§ WORK REQUIRED
Only one number is expected here, namely how many lines of the entries below hold the string "from".
---------- MATERIAL FOR THIS EXERCISE
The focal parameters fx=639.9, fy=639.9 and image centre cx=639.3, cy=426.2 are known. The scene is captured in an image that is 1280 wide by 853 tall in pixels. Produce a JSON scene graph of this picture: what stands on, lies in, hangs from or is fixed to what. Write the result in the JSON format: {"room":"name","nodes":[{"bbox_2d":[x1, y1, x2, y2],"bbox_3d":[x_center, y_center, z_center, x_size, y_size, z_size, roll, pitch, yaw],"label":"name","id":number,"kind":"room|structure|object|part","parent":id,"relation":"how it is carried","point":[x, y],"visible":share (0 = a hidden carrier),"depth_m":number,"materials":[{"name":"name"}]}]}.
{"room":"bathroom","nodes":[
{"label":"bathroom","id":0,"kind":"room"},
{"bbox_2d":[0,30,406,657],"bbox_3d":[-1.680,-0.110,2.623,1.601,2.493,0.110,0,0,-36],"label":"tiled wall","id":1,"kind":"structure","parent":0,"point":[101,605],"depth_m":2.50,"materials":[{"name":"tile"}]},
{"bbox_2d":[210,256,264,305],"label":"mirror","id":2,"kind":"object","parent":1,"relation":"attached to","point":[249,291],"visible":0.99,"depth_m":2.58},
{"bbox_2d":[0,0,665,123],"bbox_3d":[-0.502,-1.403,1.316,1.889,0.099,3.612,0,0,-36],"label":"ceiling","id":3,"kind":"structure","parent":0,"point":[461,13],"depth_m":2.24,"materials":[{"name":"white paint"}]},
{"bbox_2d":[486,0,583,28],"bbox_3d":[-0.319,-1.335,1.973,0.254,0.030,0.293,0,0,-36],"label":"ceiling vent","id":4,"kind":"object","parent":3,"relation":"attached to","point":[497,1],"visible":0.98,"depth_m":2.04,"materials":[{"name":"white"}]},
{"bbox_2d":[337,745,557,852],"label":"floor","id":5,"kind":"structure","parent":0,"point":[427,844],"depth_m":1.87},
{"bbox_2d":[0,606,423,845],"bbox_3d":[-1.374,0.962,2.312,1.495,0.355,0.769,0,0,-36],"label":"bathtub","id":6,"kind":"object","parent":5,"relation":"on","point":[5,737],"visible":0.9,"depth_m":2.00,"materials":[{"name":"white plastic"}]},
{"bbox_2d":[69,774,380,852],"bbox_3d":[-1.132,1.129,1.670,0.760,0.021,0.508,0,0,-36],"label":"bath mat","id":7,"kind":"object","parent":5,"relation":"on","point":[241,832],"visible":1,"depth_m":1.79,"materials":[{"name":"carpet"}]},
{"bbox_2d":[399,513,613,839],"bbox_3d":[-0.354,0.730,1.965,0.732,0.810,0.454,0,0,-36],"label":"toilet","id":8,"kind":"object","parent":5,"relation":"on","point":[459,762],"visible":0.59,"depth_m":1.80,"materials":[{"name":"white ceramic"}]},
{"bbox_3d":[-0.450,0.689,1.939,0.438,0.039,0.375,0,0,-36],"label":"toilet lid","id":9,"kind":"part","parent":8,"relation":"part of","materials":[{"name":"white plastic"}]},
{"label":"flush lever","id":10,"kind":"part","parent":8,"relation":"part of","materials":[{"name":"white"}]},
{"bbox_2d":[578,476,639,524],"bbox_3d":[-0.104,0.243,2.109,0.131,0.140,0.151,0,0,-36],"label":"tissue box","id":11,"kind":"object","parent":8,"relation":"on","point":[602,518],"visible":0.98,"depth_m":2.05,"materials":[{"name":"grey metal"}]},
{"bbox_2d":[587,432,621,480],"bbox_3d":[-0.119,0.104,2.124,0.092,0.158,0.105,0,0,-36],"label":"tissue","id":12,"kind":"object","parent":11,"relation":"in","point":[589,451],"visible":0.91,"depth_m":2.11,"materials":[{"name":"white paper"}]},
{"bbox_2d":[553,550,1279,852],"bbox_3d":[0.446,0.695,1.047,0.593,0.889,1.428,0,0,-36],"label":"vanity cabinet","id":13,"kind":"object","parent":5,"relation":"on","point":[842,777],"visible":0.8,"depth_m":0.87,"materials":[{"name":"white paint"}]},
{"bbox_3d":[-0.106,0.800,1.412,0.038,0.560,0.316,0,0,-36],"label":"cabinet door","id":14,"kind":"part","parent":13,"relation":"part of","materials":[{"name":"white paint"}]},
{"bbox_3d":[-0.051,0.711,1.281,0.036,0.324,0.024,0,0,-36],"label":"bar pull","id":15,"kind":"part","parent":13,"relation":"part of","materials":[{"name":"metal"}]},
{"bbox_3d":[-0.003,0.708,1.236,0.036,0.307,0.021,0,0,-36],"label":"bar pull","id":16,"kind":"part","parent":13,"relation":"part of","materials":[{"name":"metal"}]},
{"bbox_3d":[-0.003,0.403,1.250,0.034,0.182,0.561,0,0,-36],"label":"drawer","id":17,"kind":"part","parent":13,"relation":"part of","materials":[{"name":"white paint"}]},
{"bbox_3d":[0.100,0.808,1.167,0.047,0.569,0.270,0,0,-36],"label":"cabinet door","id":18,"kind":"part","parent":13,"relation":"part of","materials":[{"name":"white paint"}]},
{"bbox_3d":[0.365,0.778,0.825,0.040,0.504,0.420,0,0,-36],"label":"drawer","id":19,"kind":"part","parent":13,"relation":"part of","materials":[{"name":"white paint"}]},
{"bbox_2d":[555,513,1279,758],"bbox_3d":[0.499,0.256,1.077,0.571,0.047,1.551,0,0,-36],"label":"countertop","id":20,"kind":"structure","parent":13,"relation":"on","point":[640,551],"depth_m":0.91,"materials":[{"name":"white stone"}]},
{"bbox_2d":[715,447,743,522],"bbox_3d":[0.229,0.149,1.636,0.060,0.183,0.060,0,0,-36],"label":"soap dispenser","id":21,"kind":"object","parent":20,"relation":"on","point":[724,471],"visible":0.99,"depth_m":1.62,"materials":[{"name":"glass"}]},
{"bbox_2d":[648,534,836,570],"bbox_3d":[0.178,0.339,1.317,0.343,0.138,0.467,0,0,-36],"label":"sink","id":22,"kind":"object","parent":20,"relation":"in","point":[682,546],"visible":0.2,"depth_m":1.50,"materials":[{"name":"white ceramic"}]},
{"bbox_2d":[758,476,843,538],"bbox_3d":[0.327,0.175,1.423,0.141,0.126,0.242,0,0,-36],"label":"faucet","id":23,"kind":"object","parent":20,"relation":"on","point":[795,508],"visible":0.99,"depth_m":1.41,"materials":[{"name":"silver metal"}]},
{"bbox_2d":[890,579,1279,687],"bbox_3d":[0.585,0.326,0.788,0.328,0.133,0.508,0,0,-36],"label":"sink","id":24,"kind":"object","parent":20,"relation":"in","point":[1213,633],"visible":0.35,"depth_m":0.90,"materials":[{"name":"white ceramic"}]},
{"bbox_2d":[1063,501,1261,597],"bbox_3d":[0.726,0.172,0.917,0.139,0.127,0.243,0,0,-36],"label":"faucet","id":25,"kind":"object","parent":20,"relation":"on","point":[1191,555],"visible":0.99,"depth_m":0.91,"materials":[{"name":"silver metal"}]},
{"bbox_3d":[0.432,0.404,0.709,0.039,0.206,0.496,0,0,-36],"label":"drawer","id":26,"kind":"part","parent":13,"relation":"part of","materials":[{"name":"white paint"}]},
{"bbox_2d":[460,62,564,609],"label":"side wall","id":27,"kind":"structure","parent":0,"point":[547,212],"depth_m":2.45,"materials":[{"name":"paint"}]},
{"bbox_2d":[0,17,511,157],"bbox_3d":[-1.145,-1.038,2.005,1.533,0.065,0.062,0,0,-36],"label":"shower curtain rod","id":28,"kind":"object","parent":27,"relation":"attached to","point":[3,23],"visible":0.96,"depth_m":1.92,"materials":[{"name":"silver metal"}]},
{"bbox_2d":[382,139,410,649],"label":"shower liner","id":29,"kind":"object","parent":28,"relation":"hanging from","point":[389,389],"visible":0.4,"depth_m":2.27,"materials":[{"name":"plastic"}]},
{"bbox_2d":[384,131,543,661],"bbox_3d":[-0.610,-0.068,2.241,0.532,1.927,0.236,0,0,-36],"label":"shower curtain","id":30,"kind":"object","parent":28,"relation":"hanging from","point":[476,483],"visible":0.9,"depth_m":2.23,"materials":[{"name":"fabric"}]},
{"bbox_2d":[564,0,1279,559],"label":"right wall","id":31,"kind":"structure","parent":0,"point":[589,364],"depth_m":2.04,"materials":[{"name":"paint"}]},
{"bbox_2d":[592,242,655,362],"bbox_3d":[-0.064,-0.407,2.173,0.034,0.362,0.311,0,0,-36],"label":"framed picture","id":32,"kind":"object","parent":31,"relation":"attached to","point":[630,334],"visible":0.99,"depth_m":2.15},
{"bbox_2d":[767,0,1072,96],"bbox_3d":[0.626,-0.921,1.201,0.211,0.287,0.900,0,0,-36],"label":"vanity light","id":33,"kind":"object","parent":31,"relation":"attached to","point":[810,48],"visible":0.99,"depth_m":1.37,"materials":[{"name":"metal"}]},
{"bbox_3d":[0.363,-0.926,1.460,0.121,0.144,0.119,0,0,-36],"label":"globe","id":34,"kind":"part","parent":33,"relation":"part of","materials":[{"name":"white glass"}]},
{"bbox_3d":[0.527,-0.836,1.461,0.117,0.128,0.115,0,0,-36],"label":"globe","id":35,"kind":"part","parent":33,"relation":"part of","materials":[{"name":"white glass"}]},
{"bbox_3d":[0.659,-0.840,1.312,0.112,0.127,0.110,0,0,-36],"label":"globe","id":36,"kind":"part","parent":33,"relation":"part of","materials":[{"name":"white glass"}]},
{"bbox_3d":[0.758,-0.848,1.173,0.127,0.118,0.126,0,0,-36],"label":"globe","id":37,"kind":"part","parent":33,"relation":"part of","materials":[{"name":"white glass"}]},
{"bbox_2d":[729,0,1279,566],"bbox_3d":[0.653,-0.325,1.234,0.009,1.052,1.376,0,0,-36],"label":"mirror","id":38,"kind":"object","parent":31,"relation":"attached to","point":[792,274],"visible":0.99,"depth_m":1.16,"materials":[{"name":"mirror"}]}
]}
--------------------
§ TASK RESULT
3